Levinger visited Oscar Mogollón, a man she kept hearing about, who was teaching in an experimental school. His work was focused on creating a pedagogy to meet the needs of students in rural, one-teacher settings. Pamplona, where Mogollón worked, was six hours and a world away from where Levinger lived.. But it was there that she found what she was looking for. “He was charming, amazing, dedicated and offered exemplary education.” Levinger went back and, with great success, adapted for ten schools some of the methods Mogollón had pioneered. For the remainder of her Peace Corps time, she met weekly with these rural teachers and saw them and their students grow to become accomplished, self-motivated learners.
After leaving the Peace Corps, the Levingers stayed in Latin America. They lived in Honduras for a few years, where their two daughters were born. But four years later they moved back to Colombia where Beryl Levinger had a position with USAID. “Interestingly, I was asked to work on a project to help teachers in one-teacher schools and my bosses suggested I work with Mogollón.” They had no idea about her past connection to him as a Peace Corps Volunteer. “To understand the magnitude of that coincidence, you have to understand what a large place Colombia is.”
Levinger went on to work with Mogollón, and a Colombian-American woman named Vicky Colbert. Together, the threesome created the educational model known as Escuela Nueva, or New School. Building on Mogollón’s classroom work, Levinger’s experience in bringing this model to scale in profoundly remote settings, and Colbert’s sociological insights about community engagement, they created a system, initially published as a how-to manual, to promote active learning in small schools with few resources. Their materials provided a structured learning process that focused on high order thinking skills and the practical application of all curricular content. The children would work as individuals and in groups. Teachers became facilitators of learning. Another important part of Escuela Nueva was the mobilization of the community, making the school a part of, and not separate from, the community.

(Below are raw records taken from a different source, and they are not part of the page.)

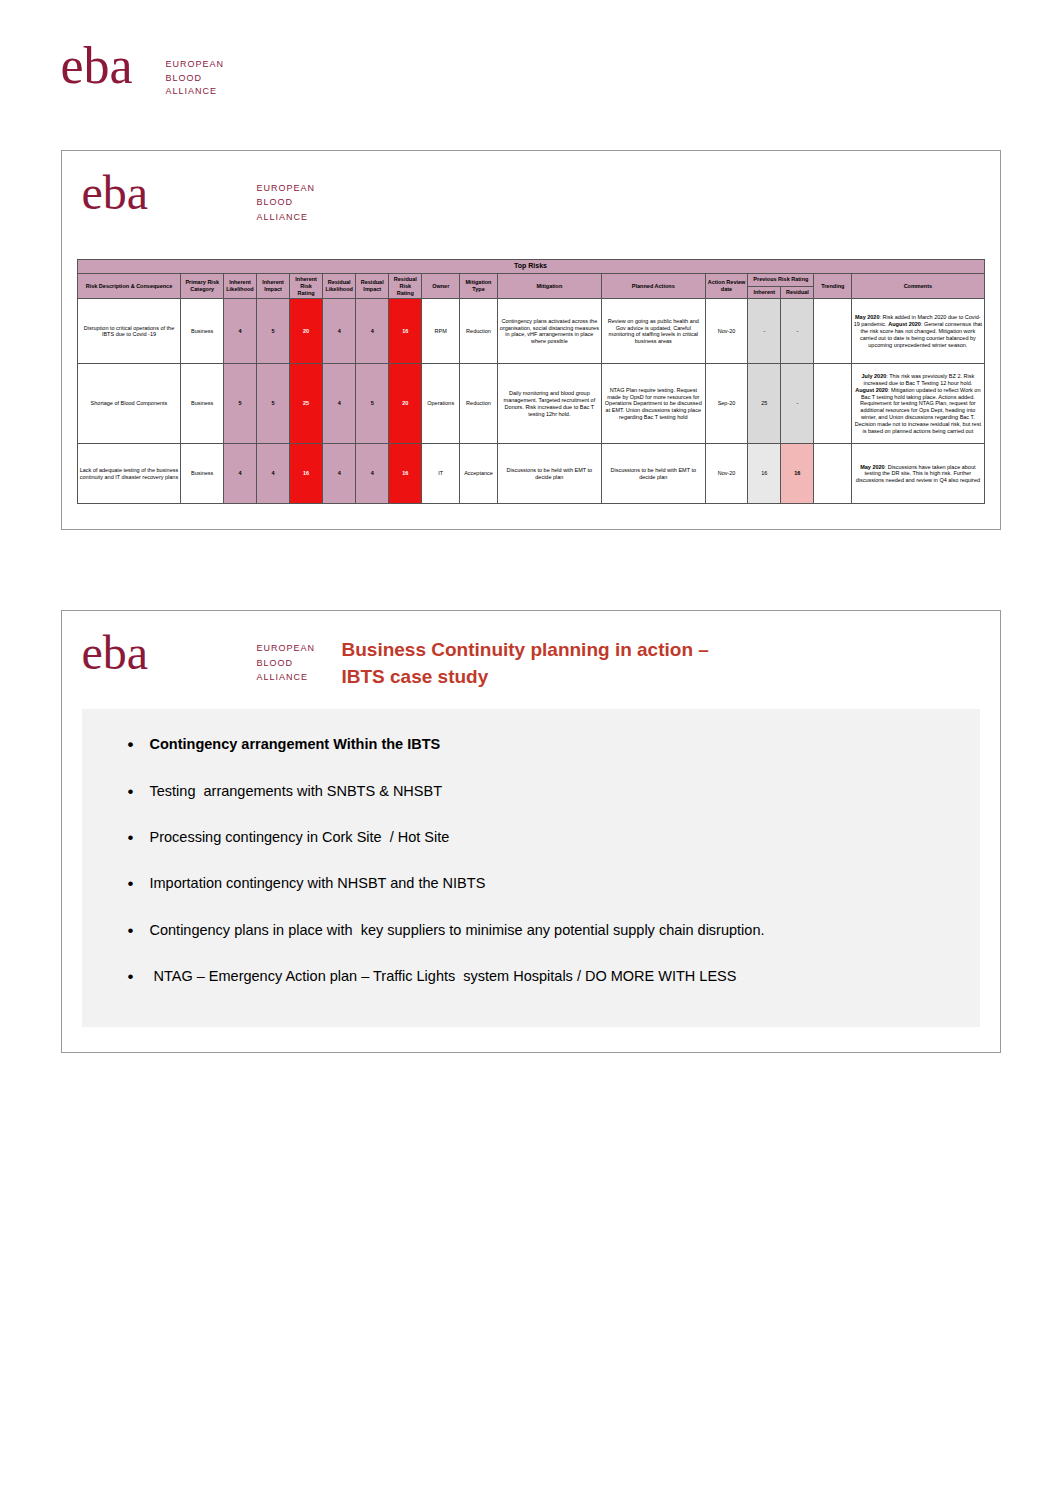eba
EUROPEAN
BLOOD
ALLIANCE
eba
EUROPEAN
BLOOD
ALLIANCE
| Top Risks |
| Risk Description & Consequence | Primary Risk Category | Inherent Likelihood | Inherent Impact | Inherent Risk Rating | Residual Likelihood | Residual Impact | Residual Risk Rating | Owner | Mitigation Type | Mitigation | Planned Actions | Action Review date | Previous Risk Rating | Trending | Comments |
| Inherent | Residual |
| Disruption to critical operations of the IBTS due to Covid -19 | Business | 4 | 5 | 20 | 4 | 4 | 16 | RPM | Reduction | Contingency plans activated across the organisation, social distancing measures in place, vHF arrangements in place where possible | Review on going as public health and Gov advice is updated, Careful monitoring of staffing levels in critical business areas | Nov-20 | - | - | | May 2020 : Risk added in March 2020 due to Covid-19 pandemic. August 2020 : General consensus that the risk score has not changed. Mitigation work carried out to date is being counter balanced by upcoming unprecedented winter season. |
| Shortage of Blood Components | Business | 5 | 5 | 25 | 4 | 5 | 20 | Operations | Reduction | Daily monitoring and blood group management. Targeted recruitment of Donors. Risk increased due to Bac T testing 12hr hold. | NTAG Plan require testing. Request made by OpsD for more resources for Operations Department to be discussed at EMT. Union discussions taking place regarding Bac T testing hold | Sep-20 | 25 | - | | July 2020 : This risk was previously BZ 2. Risk increased due to Bac T Testing 12 hour hold. August 2020 : Mitigation updated to reflect Work on Bac T testing hold taking place. Actions added. Requirement for testing NTAG Plan, request for additional resources for Ops Dept, heading into winter, and Union discussions regarding Bac T. Decision made not to increase residual risk, but rest is based on planned actions being carried out |
| Lack of adequate testing of the business continuity and IT disaster recovery plans | Business | 4 | 4 | 16 | 4 | 4 | 16 | IT | Acceptance | Discussions to be held with EMT to decide plan | Discussions to be held with EMT to decide plan | Nov-20 | 16 | 16 | | May 2020 : Discussions have taken place about testing the DR site. This is high risk. Further discussions needed and review in Q4 also required |
eba
EUROPEAN
BLOOD
ALLIANCE
Business Continuity planning in action –
IBTS case study
Contingency arrangement Within the IBTS
Testing arrangements with SNBTS & NHSBT
Processing contingency in Cork Site / Hot Site
Importation contingency with NHSBT and the NIBTS
Contingency plans in place with key suppliers to minimise any potential supply chain disruption.
NTAG – Emergency Action plan – Traffic Lights system Hospitals / DO MORE WITH LESS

This fall Levinger attend the third International Congress for Escuela Nueva schools in Bogotá. The pedagogy she co-created has become, thanks in large part to Vicky Colbert’s dedication, a global movement and is used with great success in over 40 countries. It has been studied by education scholars from many different countries. “It was pretty mind-blowing to meet people from all over the world who are using our methodology and were asking for my autograph,” she says.

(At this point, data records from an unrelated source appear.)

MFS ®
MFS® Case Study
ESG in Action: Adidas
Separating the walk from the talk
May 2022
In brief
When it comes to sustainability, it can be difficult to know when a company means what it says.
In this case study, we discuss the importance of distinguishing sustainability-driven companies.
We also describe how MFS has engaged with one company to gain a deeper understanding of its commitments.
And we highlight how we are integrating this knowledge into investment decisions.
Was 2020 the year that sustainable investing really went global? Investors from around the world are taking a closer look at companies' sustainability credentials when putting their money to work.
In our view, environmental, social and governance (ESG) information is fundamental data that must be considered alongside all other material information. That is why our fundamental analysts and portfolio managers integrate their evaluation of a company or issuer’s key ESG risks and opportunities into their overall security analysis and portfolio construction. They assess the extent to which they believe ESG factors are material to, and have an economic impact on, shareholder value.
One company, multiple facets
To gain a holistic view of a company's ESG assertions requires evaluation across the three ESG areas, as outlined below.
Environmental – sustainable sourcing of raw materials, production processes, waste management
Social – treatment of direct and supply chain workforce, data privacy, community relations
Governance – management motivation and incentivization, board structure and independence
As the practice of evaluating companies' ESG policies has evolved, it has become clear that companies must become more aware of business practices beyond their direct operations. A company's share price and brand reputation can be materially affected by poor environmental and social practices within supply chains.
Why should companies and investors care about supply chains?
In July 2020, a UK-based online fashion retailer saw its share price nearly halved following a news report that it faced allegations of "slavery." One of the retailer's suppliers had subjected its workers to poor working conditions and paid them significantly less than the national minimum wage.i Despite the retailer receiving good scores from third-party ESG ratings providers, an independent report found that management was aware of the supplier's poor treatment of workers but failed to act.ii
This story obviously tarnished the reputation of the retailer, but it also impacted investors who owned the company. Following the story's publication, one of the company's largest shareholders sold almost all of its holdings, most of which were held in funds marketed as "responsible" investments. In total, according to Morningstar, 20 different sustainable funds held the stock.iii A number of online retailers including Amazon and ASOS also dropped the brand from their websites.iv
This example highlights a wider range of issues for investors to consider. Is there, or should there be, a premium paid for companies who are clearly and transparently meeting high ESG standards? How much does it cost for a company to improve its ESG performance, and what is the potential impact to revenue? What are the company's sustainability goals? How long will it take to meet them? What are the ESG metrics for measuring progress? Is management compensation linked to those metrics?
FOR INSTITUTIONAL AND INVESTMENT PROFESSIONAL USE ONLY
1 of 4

Levinger went on to use the work they had developed for Escuela Nueva as the basis for her dissertation. “We created a pedagogy, but it was Vicky who became a vocal advocate for this methodology and transformed it into a worldwide movement.”
Levinger is the program chair for the two degree programs that fall under Development, Practice and Policy—the International Policy and Development and Public Administration degrees. “Big elements of the Escuela Nueva pedagogy are still a part of my teaching today here at the Middlebury Institute.” Levinger will once again be returning to Colombia in the spring semester, when as a Fulbright Scholar, she will develop and then pilot an assessment tool to help police working in the former conflict zones assess the extent to which their practices contribute to democratization. Part of this assignment will be carried out in the area where she once served in the Peace Corps.